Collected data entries
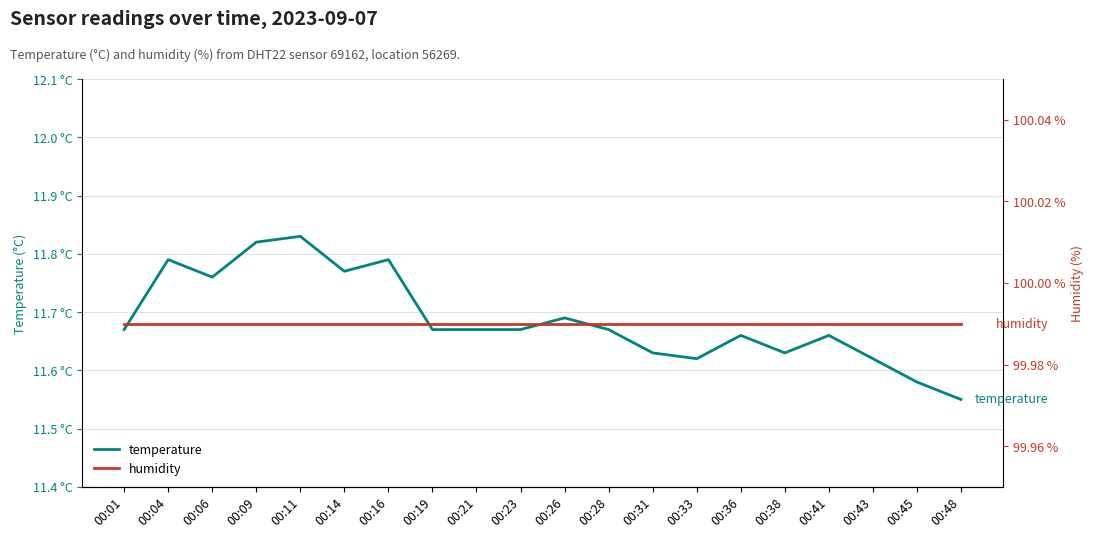

Count the number of data series in this chart.

2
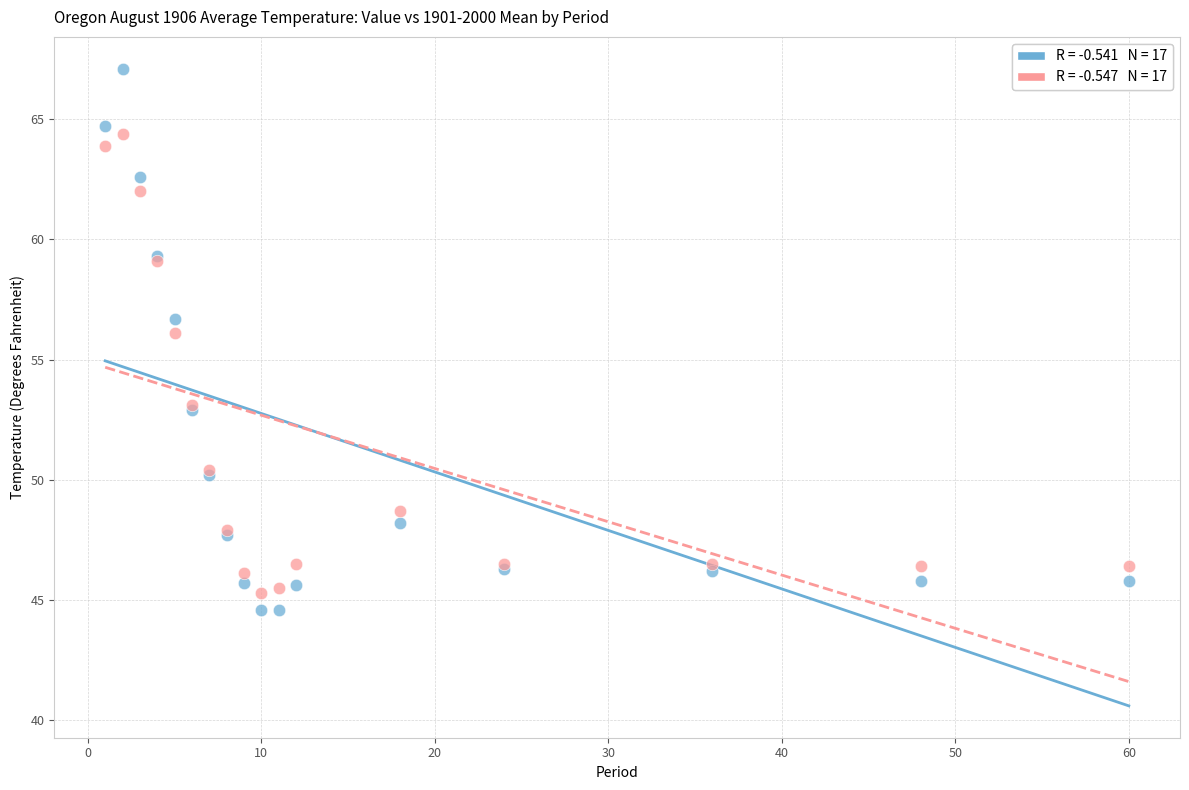

Across all series, what Y value is closest to 55?

56.1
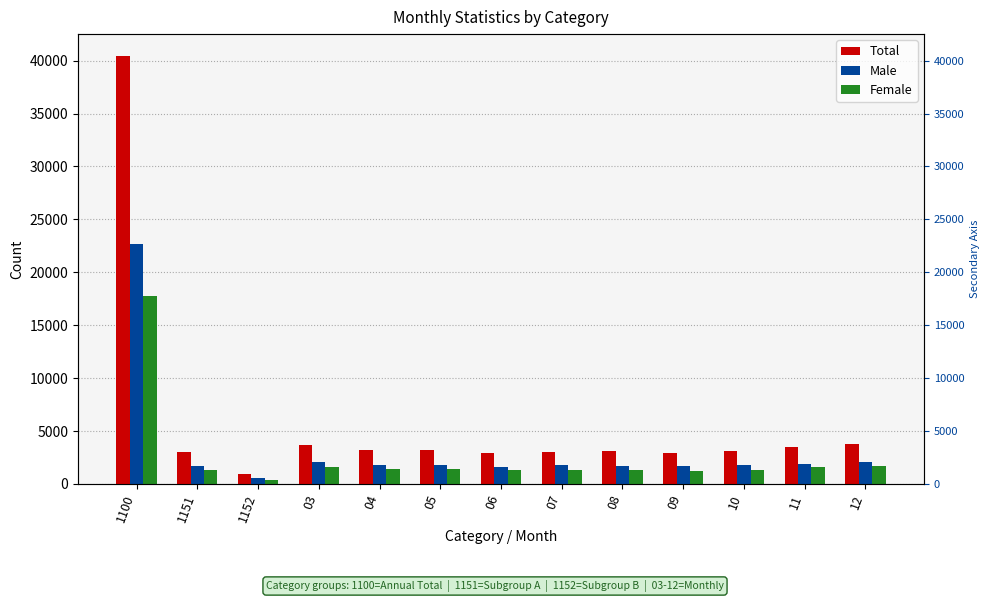

What is the minimum value shown in the chart?

410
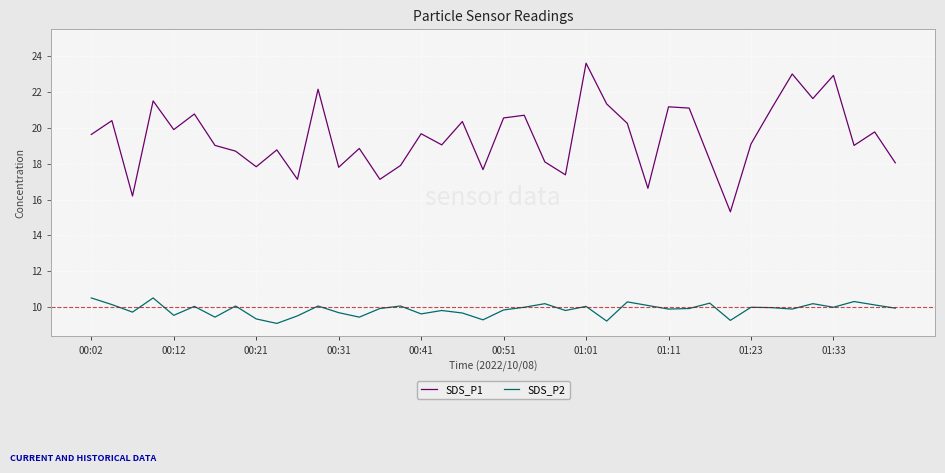

Does the chart display data point markers on the line(s)?

No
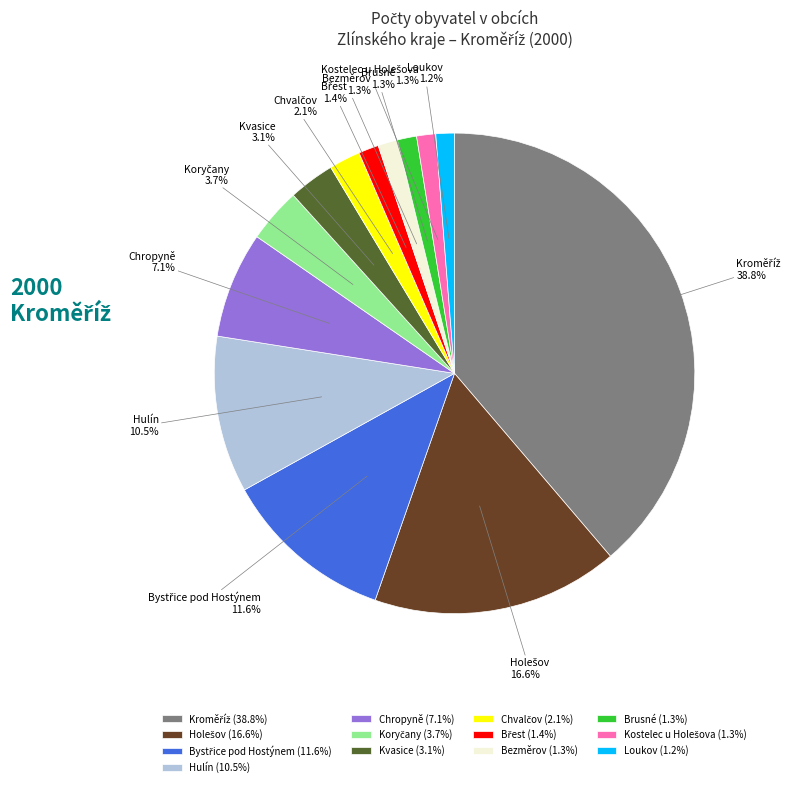

Is Kvasice the majority of the pie?

No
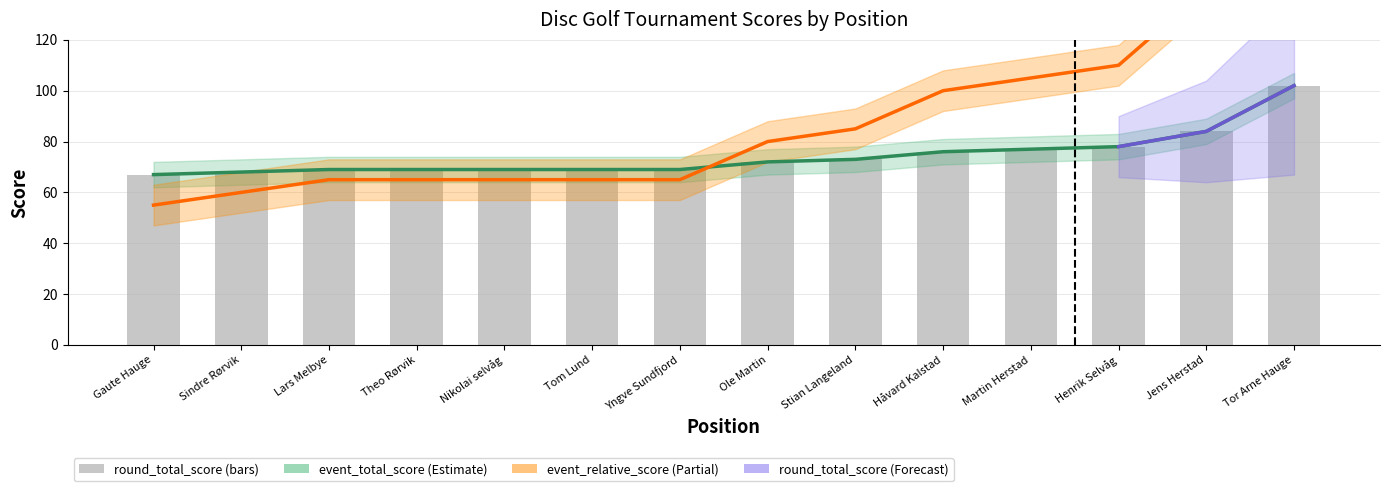

How many groups of bars are there?

14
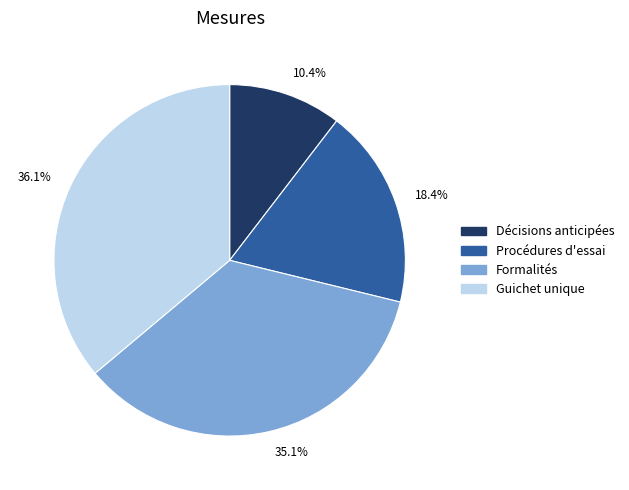

Is there any slice that represents more than half of the pie?

No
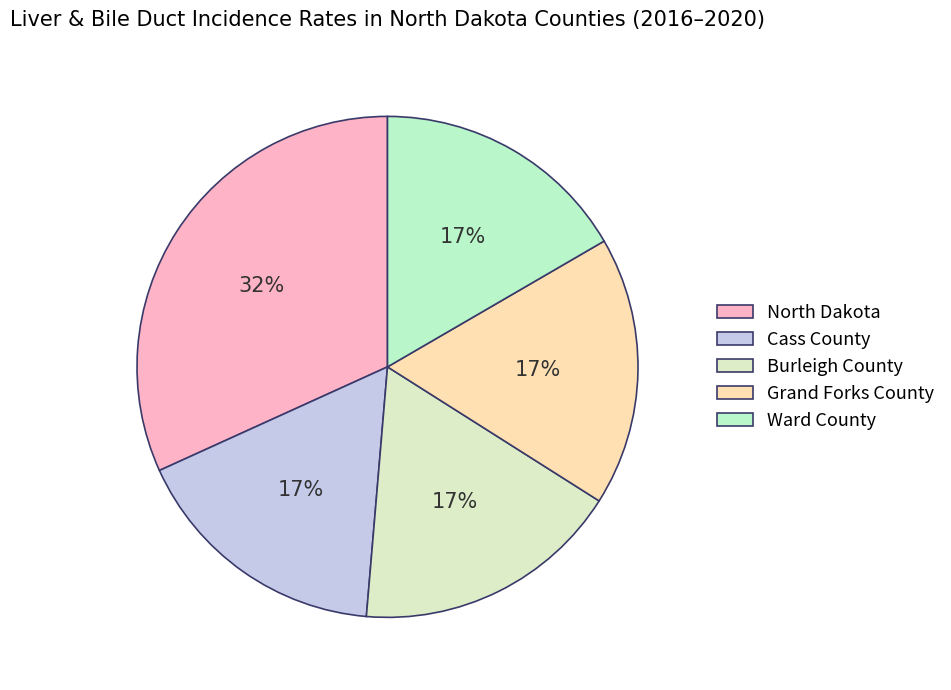

To the nearest percent, what percentage of the pie is Cass County?

17%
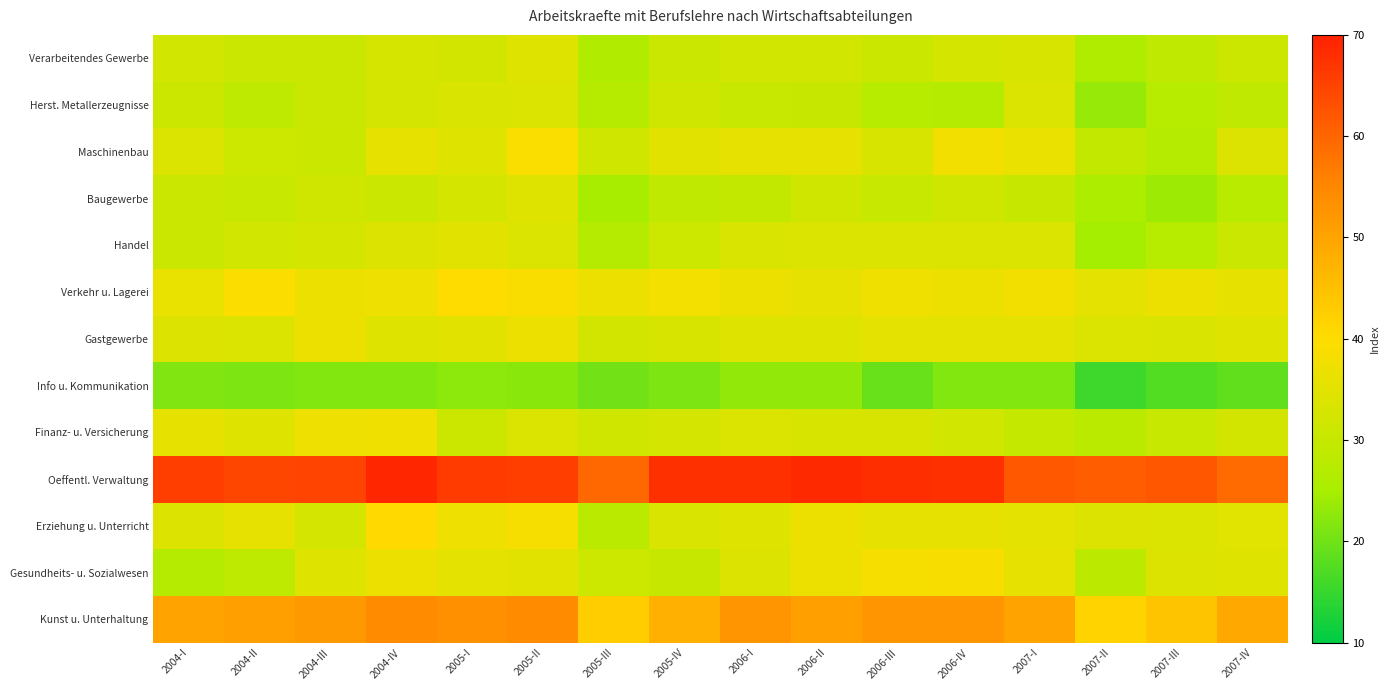

At how many categories does at least one series exceed 21?

16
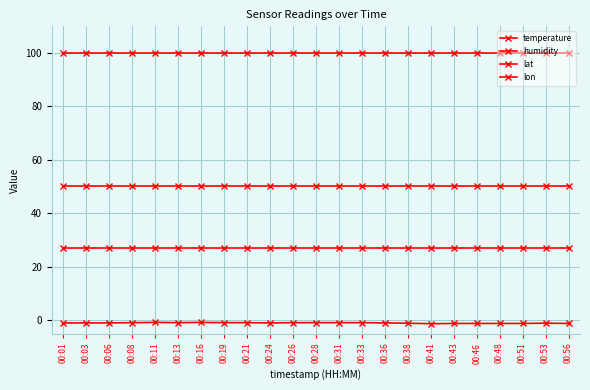

At which category is the sum across all series the highest?

00:11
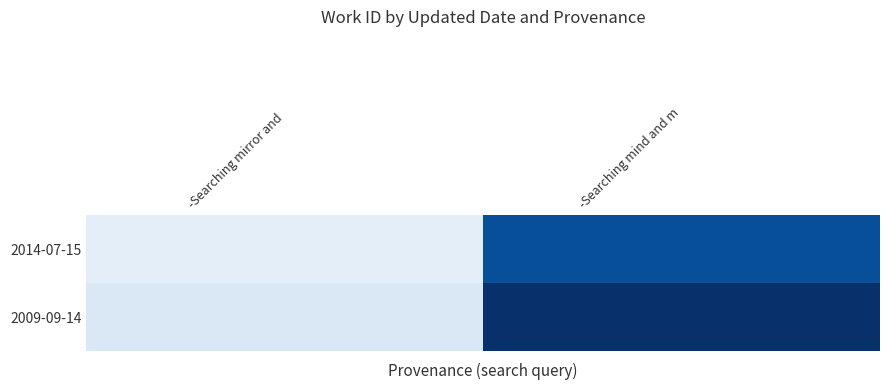

Rank the series by their maximum value, from highest to lowest.

2009-09-14, 2014-07-15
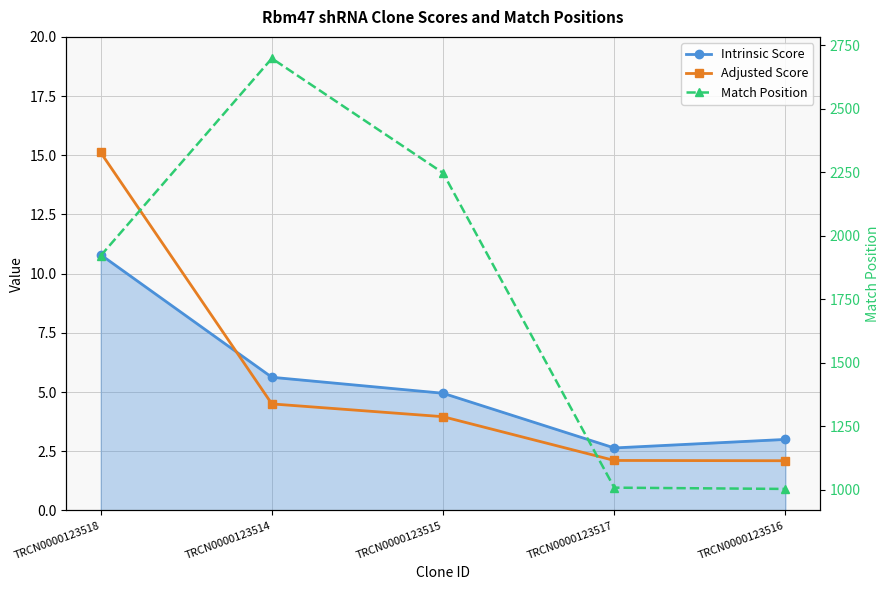

What is the label of the 4th point from the right?

TRCN0000123514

Task to complete:
Rewrite every entry above, substituting "graph" for each occurrence of "chart" and keeping all other text unchanged. Omit the pictures from your output.

Task result:
Count the number of data series in this graph.

2

Across all series, what Y value is closest to 55?

56.1

What is the minimum value shown in the graph?

410

Does the graph display data point markers on the line(s)?

No

Is Kvasice the majority of the pie?

No

How many groups of bars are there?

14

Is there any slice that represents more than half of the pie?

No

To the nearest percent, what percentage of the pie is Cass County?

17%

At how many categories does at least one series exceed 21?

16

At which category is the sum across all series the highest?

00:11

Rank the series by their maximum value, from highest to lowest.

2009-09-14, 2014-07-15

What is the label of the 4th point from the right?

TRCN0000123514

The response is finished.